Fhoto: Mediasi Sengketa Lahan Ruko di Selatpanjang Memanas, Camat Kepulauan Meranti Turun Tangan. (Red)

MERANTI – Perselisihan kepemilikan lahan di kawasan perdagangan Jalan Tebingtinggi, Selatpanjang Kota, Kabupaten Kepulauan Meranti, kembali memicu ketegangan. Upaya mediasi yang difasilitasi oleh pihak Kecamatan Selatpanjang Kota pada Jumat (27/02/2026) berakhir buntu dan sempat diwarnai adu argumen sengit.


Konflik yang melibatkan dua pemilik ruko, Asian dan Wendy, bermula dari pemancangan patok di area belakang ruko oleh pihak Wendy. Tindakan ini diklaim berdampak langsung pada terhentinya aktivitas bongkar muat kapal barang milik Asian.


Pertemuan yang dijadwalkan di Kantor Camat Selatpanjang Kota awalnya diharapkan menjadi solusi. Namun, ketidakhadiran Asian secara fisik yang diwakili oleh kuasanya, Afrizal, karena alasan ibadah memicu protes dari pihak Wendy.
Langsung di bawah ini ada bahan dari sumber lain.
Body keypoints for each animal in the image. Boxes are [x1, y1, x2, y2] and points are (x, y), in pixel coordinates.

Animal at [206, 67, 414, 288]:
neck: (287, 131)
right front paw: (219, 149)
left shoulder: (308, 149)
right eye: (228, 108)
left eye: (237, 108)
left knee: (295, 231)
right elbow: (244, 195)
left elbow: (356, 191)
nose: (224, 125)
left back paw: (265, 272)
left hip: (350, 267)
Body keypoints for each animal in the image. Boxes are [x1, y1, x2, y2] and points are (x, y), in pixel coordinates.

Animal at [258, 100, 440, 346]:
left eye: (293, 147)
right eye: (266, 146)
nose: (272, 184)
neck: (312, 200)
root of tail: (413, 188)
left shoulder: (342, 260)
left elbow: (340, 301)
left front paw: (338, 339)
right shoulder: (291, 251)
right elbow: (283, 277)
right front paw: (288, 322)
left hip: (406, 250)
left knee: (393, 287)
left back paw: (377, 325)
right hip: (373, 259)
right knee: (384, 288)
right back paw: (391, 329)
"Klien kami (Asian) tidak bisa hadir langsung karena sedang melaksanakan ibadah, apalagi ini bertepatan dengan persiapan salat Jumat," ujar Afrizal di lokasi.


Situasi sempat memanas saat pihak Wendy melontarkan pernyataan yang mempertanyakan durasi ibadah tersebut, yang kemudian ditafsirkan sebagai bentuk ketersinggungan aspek religi oleh pihak lawan. Anggota Satuan Polisi Pamong Praja (Satpol PP) yang berjaga segera bertindak untuk meredam potensi gesekan fisik.
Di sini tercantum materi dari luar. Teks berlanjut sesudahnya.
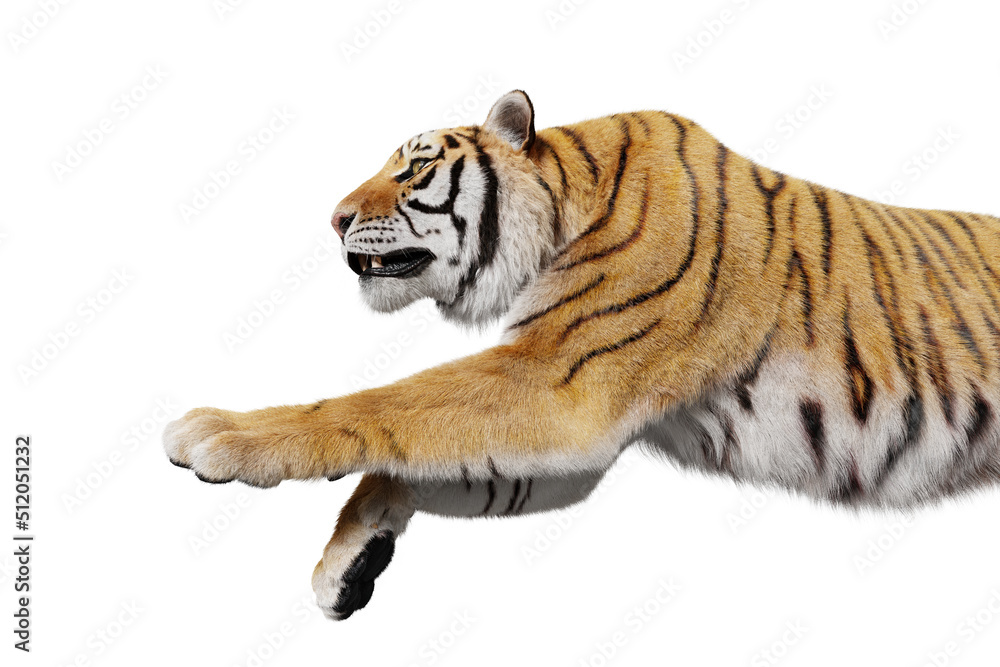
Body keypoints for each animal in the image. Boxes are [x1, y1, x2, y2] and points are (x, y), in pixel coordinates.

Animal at [164, 90, 1000, 620]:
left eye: (415, 167)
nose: (334, 219)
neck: (569, 202)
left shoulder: (556, 383)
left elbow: (380, 404)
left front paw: (221, 432)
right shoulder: (562, 432)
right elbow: (408, 458)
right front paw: (349, 561)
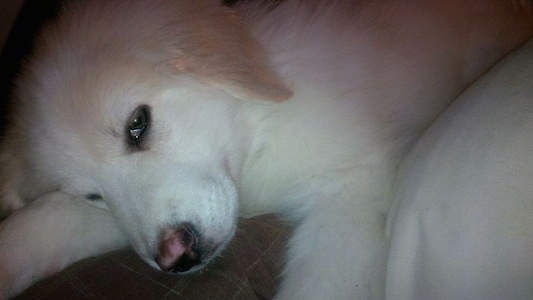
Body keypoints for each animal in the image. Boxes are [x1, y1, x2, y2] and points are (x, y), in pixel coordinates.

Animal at [1, 0, 532, 298]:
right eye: (93, 195)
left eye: (138, 125)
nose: (177, 258)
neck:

Merespons situasi yang tidak kondusif, Camat Selatpanjang Kota, Juwita Ratna Sari, langsung melakukan peninjauan lapangan ke lokasi sengketa di Jalan Tebingtinggi. Namun, upaya untuk mempertemukan kedua belah pihak di lokasi kembali menemui jalan buntu.


"Kami sudah berupaya memfasilitasi mediasi, namun belum ada kesepakatan. Masalah ini akan segera kami laporkan dan koordinasikan dengan pimpinan (atasan) untuk langkah tindak lanjut," tegas Ratnasari.


Selain sengketa lahan, ketegangan merembet pada masalah privasi. Pihak Asian mengeluhkan pemasangan kamera pengawas (CCTV) oleh Wendy yang diduga diarahkan ke area privat milik tetangganya. Merujuk pada aturan hukum, tindakan tersebut berpotensi melanggar privasi sebagaimana diatur dalam UU ITE dan UU No. 14 Tahun 2008 tentang Keterbukaan Informasi Publik jika dilakukan tanpa izin.


Hingga berita ini diturunkan, kedua belah pihak belum menunjukkan dokumen resmi kepemilikan lahan untuk pembuktian lebih lanjut. Masyarakat berharap pihak berwenang dapat segera menuntaskan konflik ini agar tidak mengganggu ketertiban umum dan roda ekonomi di kawasan tersebut.